On 3/8/23 14:21, Martin KaFai Lau wrote:
On 3/7/23 4:50 PM, Kui-Feng Lee wrote:
By improving the BPF_LINK_UPDATE command of bpf(), it should allow you
to conveniently switch between different struct_ops on a single
bpf_link. This would enable smoother transitions from one struct_ops
to another.
The struct_ops maps passing along with BPF_LINK_UPDATE should have the
BPF_F_LINK flag.
Signed-off-by: Kui-Feng Lee <kuifeng@xxxxxxxx>
---
include/linux/bpf.h | 1 +
include/uapi/linux/bpf.h | 8 ++++--
kernel/bpf/bpf_struct_ops.c | 46 ++++++++++++++++++++++++++++++++++
kernel/bpf/syscall.c | 43 ++++++++++++++++++++++++++++---
tools/include/uapi/linux/bpf.h | 7 +++++-
5 files changed, 98 insertions(+), 7 deletions(-)
diff --git a/include/linux/bpf.h b/include/linux/bpf.h
index afca6c526fe4..29d555a82bad 100644
--- a/include/linux/bpf.h
+++ b/include/linux/bpf.h
@@ -1470,6 +1470,7 @@ struct bpf_link_ops {
void (*show_fdinfo)(const struct bpf_link *link, struct seq_file
*seq);
int (*fill_link_info)(const struct bpf_link *link,
struct bpf_link_info *info);
+ int (*update_map)(struct bpf_link *link, struct bpf_map *new_map);
};
struct bpf_tramp_link {
diff --git a/include/uapi/linux/bpf.h b/include/uapi/linux/bpf.h
index f9fc7b8af3c4..edef9cf7d596 100644
--- a/include/uapi/linux/bpf.h
+++ b/include/uapi/linux/bpf.h
@@ -1555,8 +1555,12 @@ union bpf_attr {
struct { /* struct used by BPF_LINK_UPDATE command */
__u32 link_fd; /* link fd */
- /* new program fd to update link with */
- __u32 new_prog_fd;
+ union {
+ /* new program fd to update link with */
+ __u32 new_prog_fd;
+ /* new struct_ops map fd to update link with */
+ __u32 new_map_fd;
+ };
__u32 flags; /* extra flags */
/* expected link's program fd; is specified only if
* BPF_F_REPLACE flag is set in flags */
diff --git a/kernel/bpf/bpf_struct_ops.c b/kernel/bpf/bpf_struct_ops.c
index 5a7e86cf67b5..79e663869e51 100644
--- a/kernel/bpf/bpf_struct_ops.c
+++ b/kernel/bpf/bpf_struct_ops.c
@@ -775,10 +775,56 @@ static int
bpf_struct_ops_map_link_fill_link_info(const struct bpf_link *link,
return 0;
}
+static int bpf_struct_ops_map_link_update(struct bpf_link *link,
struct bpf_map *new_map)

_TASK BRIEF_: Pick up the mailing-list patch on switching struct_ops maps through BPF_LINK_UPDATE at its final line and continue it from there.

_RAW DATA_:
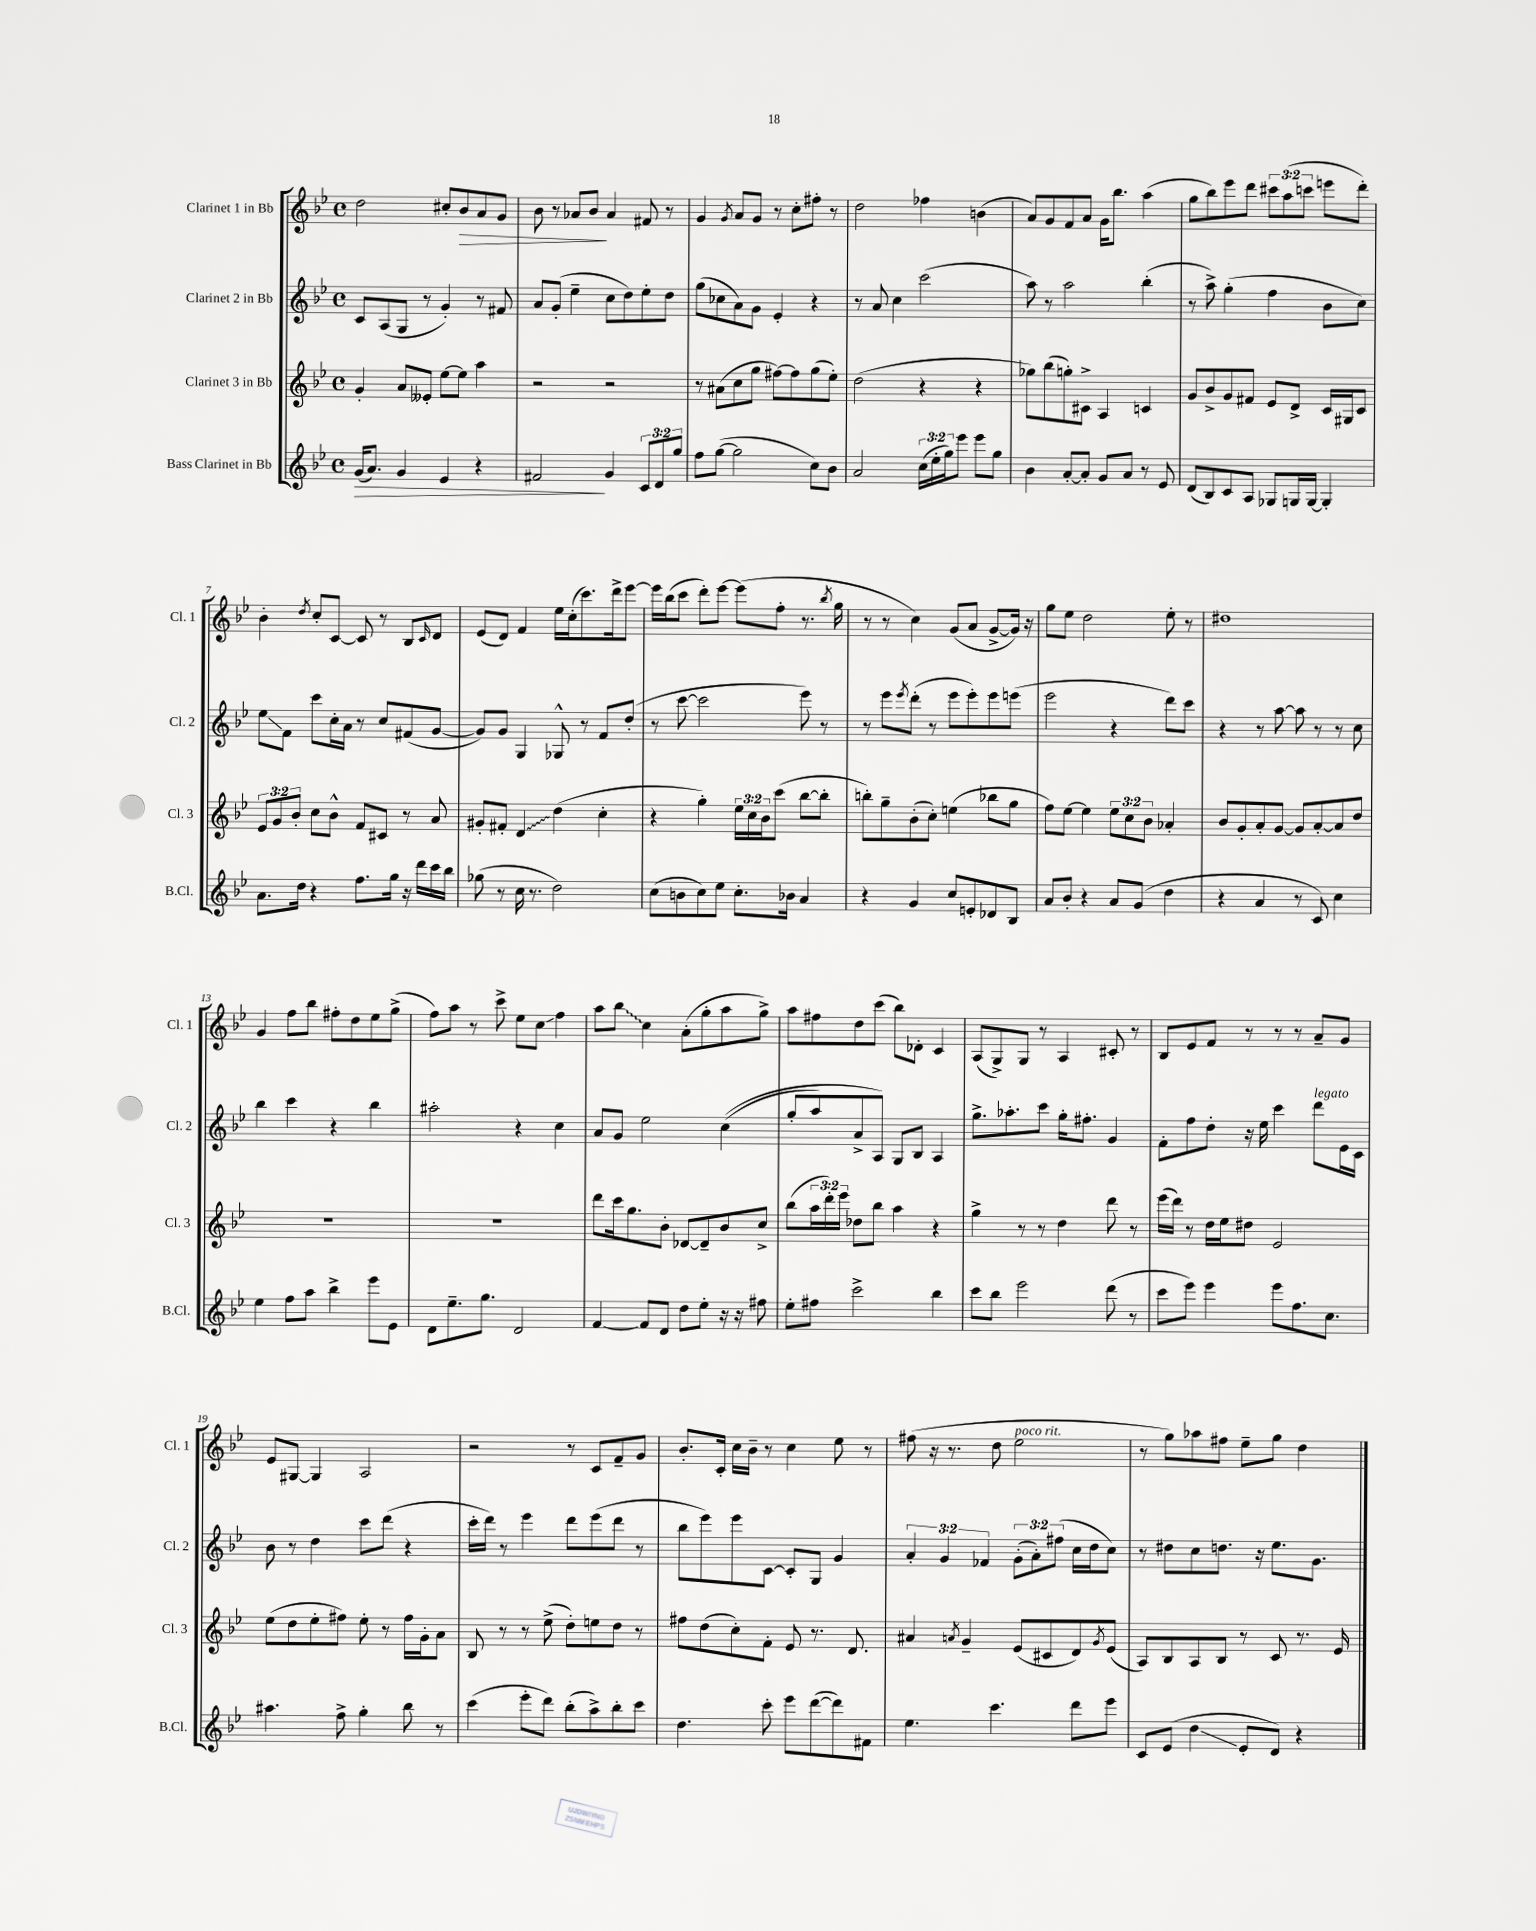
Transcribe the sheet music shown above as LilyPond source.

_WRITTEN RESPONSE_:
+{
+ struct bpf_struct_ops_value *kvalue;
+ struct bpf_struct_ops_map *st_map, *old_st_map;
+ struct bpf_struct_ops_link *st_link;
+ struct bpf_map *old_map;
+ int err = 0;
+
+ if (new_map->map_type != BPF_MAP_TYPE_STRUCT_OPS ||
+ !(new_map->map_flags & BPF_F_LINK))
+ return -EINVAL;
+
+ mutex_lock(&update_mutex);
+
+ st_link = container_of(link, struct bpf_struct_ops_link, link);
+
+ /* The new and old struct_ops must be the same type. */
+ st_map = container_of(new_map, struct bpf_struct_ops_map, map);
nit. move the st_link and st_map init out of the lock.
Ok
+
+ old_map = st_link->map;
rcu_dereference_protected(...)
+ old_st_map = container_of(old_map, struct bpf_struct_ops_map, map);
+ if (st_map->st_ops != old_st_map->st_ops ||
+ /* Pair with smp_store_release() during map_update */
+ smp_load_acquire(&st_map->kvalue.state) !=
BPF_STRUCT_OPS_STATE_READY) {
nit. test the smp_load_acquire(&st_map...) outside of the lock.
Do it together with the new_map checking at the beginning of the func.
Ok
+ err = -EINVAL;
+ goto err_out;
+ }
+
+ kvalue = &st_map->kvalue;
+
+ err = st_map->st_ops->update(kvalue->data, old_st_map->kvalue.data);
+ if (err)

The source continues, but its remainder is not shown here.